Boyer — the first Whittier officer killed in the line of duty in about 37 years — was fatally shot when he responded shortly after 8 a.m. Feb. 20 to a report of a traffic collision near Colima Road and Mar Vista Street in which Mejia had allegedly been involved.
Mejia allegedly pulled out a semi-automatic handgun and fired at Boyer as well as Officer Patrick Hazell, who was shot in the abdomen but survived. Mejia was shot in the back during the shootout.
About 5:30 that morning, Mejia allegedly gunned down his cousin and took the victim’s car, which he crashed into two other vehicles in Whittier.
Thousands of law enforcement officers, friends and family members attended Boyer’s funeral on March 3. He was remembered as a dedicated public servant who had been with the police department for 27 years, a talented drummer, loving friend and even a “goofy” father of three adult children. Whittier police Chief Jeff Piper broke down in tears as he concluded his remarks at Boyer’s funeral at Calvary Chapel Downey.

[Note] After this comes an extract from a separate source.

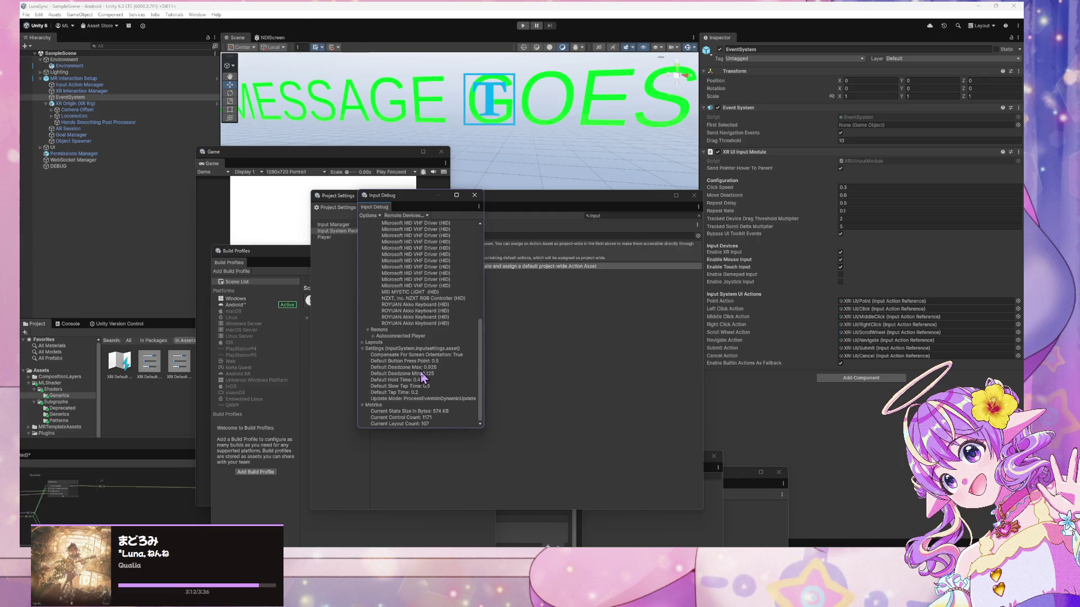
left_click(294, 494)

“Keith’s memory will live forever in the halls of our department and in the minds of everyone who knew him, for you see Keith was a hero, and they say heroes never die, they live forever,” the police chief said.
Mejia had recently been released from jail. Piper and Los Angeles County Sheriff Jim McDonnell have both suggested that Mejia was back on the streets due to recent voter-approved propositions that reduce criminal penalties and allow for early release of inmates. Los Angeles County began investigating parole and probation records for Mejia after his arrest in February.